Michael Orey is public affairs director for the Law School.
Sidebar: Blurring the Lines
This fall, the Michigan Law Review is due to publish an article about housing segregation by Associate Professor of Clinical Law Deborah Archer. The fall will also mark the 10th anniversary of Lawrence King Professor of Law and Dean Emeritus Richard Revesz teaching his Regulatory Policy Clinic. Clinicians publishing scholarship and doctrinal professors offering practice-oriented classes are just two of the ways that the lines between the two cadres of faculty at the Law School have become increasingly indistinct.
Martin Guggenheim ’71, now Fiorello LaGuardia Professor of Clinical Law, became the first clinical professor at the Law School to receive tenure, in 1985. Even today, fewer than one-third of law schools join NYU Law in having tenured and tenure-track clinical faculty. US Supreme Court opinions have cited articles authored by both clinical and doctrinal faculty members at the Law School, and clinical faculty also serve on their own, or with doctrinal faculty, as directors or co-directors of the Law School’s many centers.
“I think one of the things that makes a clinical program strong is when it is seen as part of a law school that thinks about legal and policy questions as holistically as possible and from an interdisciplinary point of view,” says Professor of Clinical Law Jason Schultz, who is a faculty co-director of the Engelberg Center on Innovation Law & Policy. “All the clinics I know are engaged with the broader questions, as are the doctrinal faculty engaged with questions that clinics are actively working on with students. There’s a real nexus there.”
Dean Trevor Morrison, who has co-taught Lawyers as Leaders: The Corporate General Counsel Externship, agrees.
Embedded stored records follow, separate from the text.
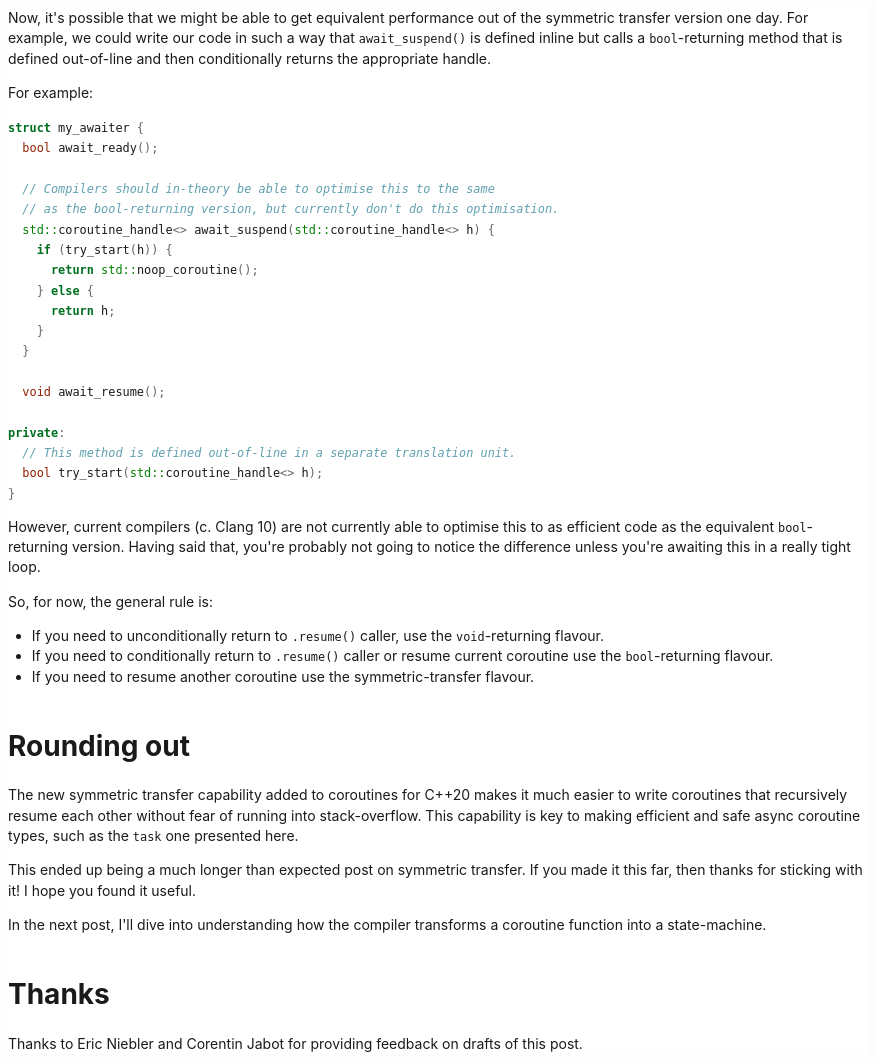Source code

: Now, it's possible that we might be able to get equivalent performance out of the symmetric
transfer version one day. For example, we could write our code in such a way that `await_suspend()`
is defined inline but calls a `bool`-returning method that is defined out-of-line and then
conditionally returns the appropriate handle.

For example:
```c++
struct my_awaiter {
  bool await_ready();

  // Compilers should in-theory be able to optimise this to the same
  // as the bool-returning version, but currently don't do this optimisation.
  std::coroutine_handle<> await_suspend(std::coroutine_handle<> h) {
    if (try_start(h)) {
      return std::noop_coroutine();
    } else {
      return h;
    }
  }

  void await_resume();

private:
  // This method is defined out-of-line in a separate translation unit.
  bool try_start(std::coroutine_handle<> h);
}
```

However, current compilers (c. Clang 10) are not currently able to optimise this to
as efficient code as the equivalent `bool`-returning version. Having said that, you're
probably not going to notice the difference unless you're awaiting this in a really tight
loop.


So, for now, the general rule is:
* If you need to unconditionally return to `.resume()` caller, use the `void`-returning flavour.
* If you need to conditionally return to `.resume()` caller or resume current coroutine use the `bool`-returning flavour.
* If you need to resume another coroutine use the symmetric-transfer flavour.

# Rounding out

The new symmetric transfer capability added to coroutines for C++20 makes
it much easier to write coroutines that recursively resume each other without
fear of running into stack-overflow. This capability is key to making efficient
and safe async coroutine types, such as the `task` one presented here.

This ended up being a much longer than expected post on symmetric transfer.
If you made it this far, then thanks for sticking with it! I hope you found it
useful.

In the next post, I'll dive into understanding how the compiler transforms a
coroutine function into a state-machine.

# Thanks

Thanks to Eric Niebler and Corentin Jabot for providing feedback on drafts of this post.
Students in the externship seminar study legal, ethical, and business concerns that occupy a general counsel; for their fieldwork, they spend time in the GC’s office of consultancy McKinsey & Company or internet-technology firm AppNexus, where they handle a broad array of matters. “Law practice and legal theory inform each other,” says Morrison, “so crossover among our clinical and doctrinal faculty members is both inevitable and valuable. And the beneficiaries are our students, who graduate with training in both.”—M.O.
In Memoriam: Raymond Ivey (1953–2019)
During his 25-year tenure on NYU Law’s legal secretarial staff, Raymond Ivey worked within the Clinical Program, supporting Washington Square Legal Services as well as several faculty members. Ivey died on April 5 at the age of 66. “He was known for going above and beyond in his work, and performing his roles with extraordinary skill and enthusiasm,” Dean Trevor Morrison said in an email to the Law School community. “Ray offered the deepest care and respect for everyone with whom he interacted at the Law School, including students, faculty, staff colleagues, and clinic clients… . He will be deeply missed.”